The outlines of the story are known by everyone, the detail to no one – except probably the Cummings family. If you include the disingenuous account of their self-isolating period which his wife Mary Wakefield wrote in The Spectator before the story broke, the Cummings camp has provided at least three conflicting accounts of it all, and failed to address any of the central questions: did they really have no friends, family or colleagues in London who could have supported them? Could Cummings’s sister not have driven down to London if both parents had become seriously unwell? If this was all within the regulations, why was it kept secret and why did they claim that the police had not been in contact with them?
So at first glance this is a fairly typical story of political hypocrisy. Why has this been so viscerally upsetting?
First there is the anger that one would feel at any story of this nature: someone powerful has done wrong and has faced no consequences. There is one law for them, and another for us. But that’s not it.
Then there’s rage at the insult of the government basically telling us that we had all misunderstood the laws and guidance and we were allowed to do this all along. But that’s not it.
Then there’s the horror at the wider implications of the defence: how the guidance be enforced any longer? Which could lead to people taking greater risks and a resurgence of infection rates. That is extremely dangerous. But even that is not quite it.
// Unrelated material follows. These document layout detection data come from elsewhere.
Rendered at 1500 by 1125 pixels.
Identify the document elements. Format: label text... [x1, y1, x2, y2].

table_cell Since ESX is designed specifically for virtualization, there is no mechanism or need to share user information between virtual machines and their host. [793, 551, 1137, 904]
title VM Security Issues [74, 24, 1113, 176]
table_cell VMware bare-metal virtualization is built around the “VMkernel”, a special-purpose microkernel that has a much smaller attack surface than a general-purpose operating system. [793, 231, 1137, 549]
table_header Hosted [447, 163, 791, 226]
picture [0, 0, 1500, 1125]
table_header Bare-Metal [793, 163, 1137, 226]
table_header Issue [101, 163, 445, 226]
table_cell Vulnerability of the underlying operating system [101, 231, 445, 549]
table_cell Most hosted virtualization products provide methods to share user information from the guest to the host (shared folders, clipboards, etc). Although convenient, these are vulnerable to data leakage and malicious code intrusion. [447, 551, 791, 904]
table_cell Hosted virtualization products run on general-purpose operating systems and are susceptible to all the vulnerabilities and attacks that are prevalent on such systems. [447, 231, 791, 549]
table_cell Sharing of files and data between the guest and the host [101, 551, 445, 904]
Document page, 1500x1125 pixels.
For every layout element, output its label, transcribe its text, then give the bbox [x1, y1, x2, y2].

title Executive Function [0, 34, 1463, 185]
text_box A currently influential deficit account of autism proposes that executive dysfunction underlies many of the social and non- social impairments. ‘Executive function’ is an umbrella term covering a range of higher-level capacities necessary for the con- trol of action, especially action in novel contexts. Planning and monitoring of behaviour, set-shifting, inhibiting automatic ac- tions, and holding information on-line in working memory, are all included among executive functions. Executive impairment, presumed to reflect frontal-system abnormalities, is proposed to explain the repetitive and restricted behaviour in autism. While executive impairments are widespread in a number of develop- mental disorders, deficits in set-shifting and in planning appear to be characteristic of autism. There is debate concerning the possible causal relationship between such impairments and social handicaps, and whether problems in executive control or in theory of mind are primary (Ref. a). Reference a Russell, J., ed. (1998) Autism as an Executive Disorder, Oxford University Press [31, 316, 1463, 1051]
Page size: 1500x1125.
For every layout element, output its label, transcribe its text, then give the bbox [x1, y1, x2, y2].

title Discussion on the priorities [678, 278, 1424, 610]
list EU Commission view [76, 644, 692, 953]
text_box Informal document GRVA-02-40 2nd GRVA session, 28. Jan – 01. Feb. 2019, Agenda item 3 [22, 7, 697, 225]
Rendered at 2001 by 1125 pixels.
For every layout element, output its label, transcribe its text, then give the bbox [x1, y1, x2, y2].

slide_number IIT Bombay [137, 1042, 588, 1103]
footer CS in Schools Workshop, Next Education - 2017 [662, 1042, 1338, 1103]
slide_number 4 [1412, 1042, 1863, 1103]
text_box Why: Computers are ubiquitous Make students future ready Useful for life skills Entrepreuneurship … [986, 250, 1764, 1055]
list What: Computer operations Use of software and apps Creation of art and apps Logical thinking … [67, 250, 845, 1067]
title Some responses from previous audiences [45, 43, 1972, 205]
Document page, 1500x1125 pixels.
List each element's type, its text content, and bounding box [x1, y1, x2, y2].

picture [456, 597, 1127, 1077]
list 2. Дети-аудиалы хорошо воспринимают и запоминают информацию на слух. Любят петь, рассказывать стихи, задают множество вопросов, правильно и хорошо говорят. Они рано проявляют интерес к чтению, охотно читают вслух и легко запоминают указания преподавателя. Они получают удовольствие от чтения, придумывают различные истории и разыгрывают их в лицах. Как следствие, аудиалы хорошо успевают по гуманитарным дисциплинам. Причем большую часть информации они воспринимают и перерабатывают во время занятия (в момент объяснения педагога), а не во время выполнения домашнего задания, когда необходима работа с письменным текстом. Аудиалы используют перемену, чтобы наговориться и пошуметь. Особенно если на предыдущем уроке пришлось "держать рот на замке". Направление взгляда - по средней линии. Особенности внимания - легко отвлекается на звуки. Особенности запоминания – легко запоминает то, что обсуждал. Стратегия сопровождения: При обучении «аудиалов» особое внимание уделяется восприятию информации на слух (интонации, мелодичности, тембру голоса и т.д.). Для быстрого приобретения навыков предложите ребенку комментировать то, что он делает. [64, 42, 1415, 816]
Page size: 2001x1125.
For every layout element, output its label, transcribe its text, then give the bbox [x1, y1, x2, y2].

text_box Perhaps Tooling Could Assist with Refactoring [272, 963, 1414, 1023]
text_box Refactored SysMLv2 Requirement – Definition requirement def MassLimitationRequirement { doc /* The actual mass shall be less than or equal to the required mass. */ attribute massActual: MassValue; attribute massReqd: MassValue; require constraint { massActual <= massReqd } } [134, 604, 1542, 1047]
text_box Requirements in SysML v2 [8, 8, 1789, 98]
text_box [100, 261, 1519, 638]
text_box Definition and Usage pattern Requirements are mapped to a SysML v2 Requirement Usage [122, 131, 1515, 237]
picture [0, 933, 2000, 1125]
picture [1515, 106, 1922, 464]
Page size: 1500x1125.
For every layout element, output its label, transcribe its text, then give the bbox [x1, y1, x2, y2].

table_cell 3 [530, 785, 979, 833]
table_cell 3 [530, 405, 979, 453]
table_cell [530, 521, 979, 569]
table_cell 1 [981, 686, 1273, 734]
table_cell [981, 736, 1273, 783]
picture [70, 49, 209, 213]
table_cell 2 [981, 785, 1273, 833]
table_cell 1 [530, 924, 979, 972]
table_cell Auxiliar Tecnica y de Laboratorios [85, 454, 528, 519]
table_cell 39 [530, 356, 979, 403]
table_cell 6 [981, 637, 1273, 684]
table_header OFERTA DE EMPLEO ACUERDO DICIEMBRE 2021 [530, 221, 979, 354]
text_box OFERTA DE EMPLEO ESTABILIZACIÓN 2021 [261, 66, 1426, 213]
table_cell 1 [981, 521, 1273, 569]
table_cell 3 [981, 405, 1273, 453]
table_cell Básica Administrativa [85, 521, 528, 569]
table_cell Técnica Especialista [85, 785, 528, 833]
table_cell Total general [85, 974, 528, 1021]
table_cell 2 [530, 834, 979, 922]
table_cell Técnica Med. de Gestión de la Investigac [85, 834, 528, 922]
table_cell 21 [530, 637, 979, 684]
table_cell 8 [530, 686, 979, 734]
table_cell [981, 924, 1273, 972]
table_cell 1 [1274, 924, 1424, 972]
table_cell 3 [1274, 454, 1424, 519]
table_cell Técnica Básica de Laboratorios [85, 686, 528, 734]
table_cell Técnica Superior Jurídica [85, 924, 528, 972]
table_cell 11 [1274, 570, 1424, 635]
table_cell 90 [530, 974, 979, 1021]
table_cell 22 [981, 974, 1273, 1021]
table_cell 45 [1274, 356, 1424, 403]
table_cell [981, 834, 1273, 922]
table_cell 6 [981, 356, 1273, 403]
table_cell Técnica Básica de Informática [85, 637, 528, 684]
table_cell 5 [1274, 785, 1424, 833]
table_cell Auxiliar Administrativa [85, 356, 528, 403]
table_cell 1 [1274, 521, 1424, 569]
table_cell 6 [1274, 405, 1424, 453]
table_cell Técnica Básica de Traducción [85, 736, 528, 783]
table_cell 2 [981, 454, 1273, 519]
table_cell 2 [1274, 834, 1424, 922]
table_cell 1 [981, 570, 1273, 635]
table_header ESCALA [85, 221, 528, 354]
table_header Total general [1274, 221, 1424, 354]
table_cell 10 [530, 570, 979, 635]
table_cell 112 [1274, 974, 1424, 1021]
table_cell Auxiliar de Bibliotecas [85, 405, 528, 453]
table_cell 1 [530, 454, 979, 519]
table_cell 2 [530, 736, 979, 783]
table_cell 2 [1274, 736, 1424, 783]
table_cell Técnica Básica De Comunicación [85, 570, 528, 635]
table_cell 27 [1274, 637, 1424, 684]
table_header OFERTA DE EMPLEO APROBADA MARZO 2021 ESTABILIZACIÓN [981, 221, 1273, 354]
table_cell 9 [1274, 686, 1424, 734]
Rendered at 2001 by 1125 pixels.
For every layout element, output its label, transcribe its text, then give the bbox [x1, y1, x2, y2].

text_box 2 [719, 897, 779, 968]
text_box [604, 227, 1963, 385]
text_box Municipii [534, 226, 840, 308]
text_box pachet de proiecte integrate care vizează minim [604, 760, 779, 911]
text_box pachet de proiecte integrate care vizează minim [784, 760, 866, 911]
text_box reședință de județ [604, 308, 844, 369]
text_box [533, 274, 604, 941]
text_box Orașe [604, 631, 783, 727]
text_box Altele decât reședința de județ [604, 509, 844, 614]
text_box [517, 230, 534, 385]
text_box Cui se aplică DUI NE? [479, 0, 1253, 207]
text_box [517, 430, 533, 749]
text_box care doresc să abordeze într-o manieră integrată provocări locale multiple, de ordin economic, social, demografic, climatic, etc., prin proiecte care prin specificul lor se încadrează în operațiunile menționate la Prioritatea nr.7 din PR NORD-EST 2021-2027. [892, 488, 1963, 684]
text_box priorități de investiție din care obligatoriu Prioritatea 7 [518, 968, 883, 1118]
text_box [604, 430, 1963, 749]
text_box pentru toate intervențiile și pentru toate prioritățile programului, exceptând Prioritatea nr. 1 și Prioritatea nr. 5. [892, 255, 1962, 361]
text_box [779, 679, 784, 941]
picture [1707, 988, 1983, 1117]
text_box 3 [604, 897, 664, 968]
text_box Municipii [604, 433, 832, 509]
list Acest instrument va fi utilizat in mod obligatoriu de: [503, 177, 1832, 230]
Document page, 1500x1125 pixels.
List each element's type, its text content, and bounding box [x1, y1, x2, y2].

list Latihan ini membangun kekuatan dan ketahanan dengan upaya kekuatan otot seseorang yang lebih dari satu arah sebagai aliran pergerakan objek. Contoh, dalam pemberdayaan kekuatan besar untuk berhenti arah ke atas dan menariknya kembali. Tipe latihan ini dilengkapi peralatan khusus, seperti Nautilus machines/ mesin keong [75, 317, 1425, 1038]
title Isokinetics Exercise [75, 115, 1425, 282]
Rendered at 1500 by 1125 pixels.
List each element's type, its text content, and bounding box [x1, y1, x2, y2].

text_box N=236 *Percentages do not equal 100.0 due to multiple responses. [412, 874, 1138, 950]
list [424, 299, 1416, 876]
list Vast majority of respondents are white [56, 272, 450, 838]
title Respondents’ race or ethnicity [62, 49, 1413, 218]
It is because the government has said that Cummings’ decision was not just understandable, it was right. He followed his instincts and cared for his child without thought for the greater good, and that was morally admirable.
All over Britain, people have been making very difficult moral decisions. Ill parents have locked themselves in with young children and had a hellish time. People have supported friends and family struggling with mental health issues and loneliness, but have not been able to sit with them in the dark hours and give them a hug when they cried. People have not visited family members, who have died. We have watched others suffer. We have all felt the same instincts to love and protect that Cummings has done, but we have suppressed them – not because of the rules but because we believed it was for the greater good, to get the virus under control, to protect others, strangers even. And the cost of that has been a feeling of guilt, that lurks always at the back of our minds. Perhaps we were wrong? Perhaps we should have gone?
The government has basically told us that we are right to feel guilty because we should have gone.
On Twitter yesterday, I came across a man whose mother lived in Ayr; she had become very ill, he worried should he break the rules and go and see her, how ill was she? and then she died. Alone. He wrote: ‘I don’t hate Dominic Cummings. I hate myself.’